Postpartum morbidity associated with SCTs is attributable to associated congenital anomalies, mass effects of the tumor, recurrence, and intraoperative and postoperative complications. Approximately 10% of SCTs are associated with other congenital anomalies, primarily defects of the hindgut and cloacal region. The recurrence rate varies between 7.5% and 22%.
Malignancy at birth is uncommon but increases with age and with incomplete resection.  Only 7% to 10% of tumors diagnosed before age 2 months are malignant. However, after 2 months, the incidence of malignancy rises to 66% in boys and 50% in girls. Malignancy generally is not believed to be a function of tumor size but is associated with the invasion of normal structures. Thus, type I lesions almost always are benign, and presacral (type IV) teratomas tend to be diagnosed at an older age and have an increased rate of malignancy.

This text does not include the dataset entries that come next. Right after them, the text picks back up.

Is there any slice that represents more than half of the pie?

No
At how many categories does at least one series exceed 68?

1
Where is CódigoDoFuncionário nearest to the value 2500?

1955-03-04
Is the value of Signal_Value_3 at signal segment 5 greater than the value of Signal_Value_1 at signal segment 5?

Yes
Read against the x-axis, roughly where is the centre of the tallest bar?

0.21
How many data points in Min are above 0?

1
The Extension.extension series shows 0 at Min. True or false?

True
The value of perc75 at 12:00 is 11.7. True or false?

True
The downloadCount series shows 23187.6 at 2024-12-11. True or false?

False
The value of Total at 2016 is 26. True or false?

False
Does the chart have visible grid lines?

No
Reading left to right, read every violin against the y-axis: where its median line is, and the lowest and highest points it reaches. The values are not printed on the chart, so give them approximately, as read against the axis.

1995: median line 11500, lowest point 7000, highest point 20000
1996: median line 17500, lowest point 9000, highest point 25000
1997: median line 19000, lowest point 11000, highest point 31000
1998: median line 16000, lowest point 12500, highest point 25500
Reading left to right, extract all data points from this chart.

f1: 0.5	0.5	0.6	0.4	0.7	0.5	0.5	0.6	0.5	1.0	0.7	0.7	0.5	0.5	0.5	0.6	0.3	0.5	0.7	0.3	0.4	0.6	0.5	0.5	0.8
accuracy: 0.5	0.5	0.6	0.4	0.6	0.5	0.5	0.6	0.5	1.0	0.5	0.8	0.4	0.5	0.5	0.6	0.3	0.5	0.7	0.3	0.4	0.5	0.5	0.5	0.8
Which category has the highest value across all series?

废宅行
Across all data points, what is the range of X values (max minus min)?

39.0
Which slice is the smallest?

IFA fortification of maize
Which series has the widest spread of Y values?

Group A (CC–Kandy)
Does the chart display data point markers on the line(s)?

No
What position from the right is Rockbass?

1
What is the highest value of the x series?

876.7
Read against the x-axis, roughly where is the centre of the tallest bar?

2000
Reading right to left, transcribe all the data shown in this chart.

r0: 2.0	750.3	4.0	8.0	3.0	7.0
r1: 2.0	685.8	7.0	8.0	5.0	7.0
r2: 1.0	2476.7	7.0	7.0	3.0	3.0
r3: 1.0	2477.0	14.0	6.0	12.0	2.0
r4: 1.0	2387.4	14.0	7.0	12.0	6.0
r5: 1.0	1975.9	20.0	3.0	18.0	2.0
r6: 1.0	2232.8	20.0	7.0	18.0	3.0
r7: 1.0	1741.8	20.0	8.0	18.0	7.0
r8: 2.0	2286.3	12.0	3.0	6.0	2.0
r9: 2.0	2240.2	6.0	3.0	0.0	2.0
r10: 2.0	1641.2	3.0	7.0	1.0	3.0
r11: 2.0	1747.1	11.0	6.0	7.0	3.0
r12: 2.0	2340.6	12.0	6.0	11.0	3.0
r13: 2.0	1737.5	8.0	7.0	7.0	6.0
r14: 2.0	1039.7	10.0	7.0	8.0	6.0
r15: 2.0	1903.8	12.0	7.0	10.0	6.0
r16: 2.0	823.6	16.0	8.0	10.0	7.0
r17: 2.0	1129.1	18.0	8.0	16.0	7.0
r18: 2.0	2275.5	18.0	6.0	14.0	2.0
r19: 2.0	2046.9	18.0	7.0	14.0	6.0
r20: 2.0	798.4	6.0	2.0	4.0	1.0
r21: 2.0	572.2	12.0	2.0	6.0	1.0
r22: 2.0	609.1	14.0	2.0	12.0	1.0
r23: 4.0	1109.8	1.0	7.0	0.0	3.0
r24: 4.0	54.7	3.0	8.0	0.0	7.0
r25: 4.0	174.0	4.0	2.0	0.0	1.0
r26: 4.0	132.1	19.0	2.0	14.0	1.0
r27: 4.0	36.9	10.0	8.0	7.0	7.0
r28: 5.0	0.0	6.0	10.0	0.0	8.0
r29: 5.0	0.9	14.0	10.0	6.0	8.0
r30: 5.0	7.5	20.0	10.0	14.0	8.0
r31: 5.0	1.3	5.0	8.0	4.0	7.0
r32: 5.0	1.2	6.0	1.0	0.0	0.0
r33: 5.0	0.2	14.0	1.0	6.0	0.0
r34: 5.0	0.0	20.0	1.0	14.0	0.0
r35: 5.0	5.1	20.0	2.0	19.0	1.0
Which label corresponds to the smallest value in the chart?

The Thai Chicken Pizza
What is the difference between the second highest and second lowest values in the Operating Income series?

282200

Most yolk sac tumors, the malignant component in SCTs, secrete AFP, which can be measured in the serum and demonstrated in the cells by immunohistochemistry. This marker is particularly useful for assessing the presence of residual or recurrent disease. AFP concentrations normally are very high in neonates and decrease with time. Therefore, high AFP values in the neonatal period have no prognostic significance but are important to assess completeness of tumor resection. The postoperative half-life is approximately 6 days.  Persistently high values after total resection of primary SCT together with the coccyx have been found to be a reliable marker of recurrence of poorly differentiated yolk sac tumors and may be an indication of the need for further surgical procedures or chemotherapy. 
All patients who have SCTs should be re-evaluated every 3 to 6 months for 3 years because there is a small but definite risk of malignant recurrence. The outpatient visit should include a thorough physical examination, including a rectal examination, and measurement of AFP.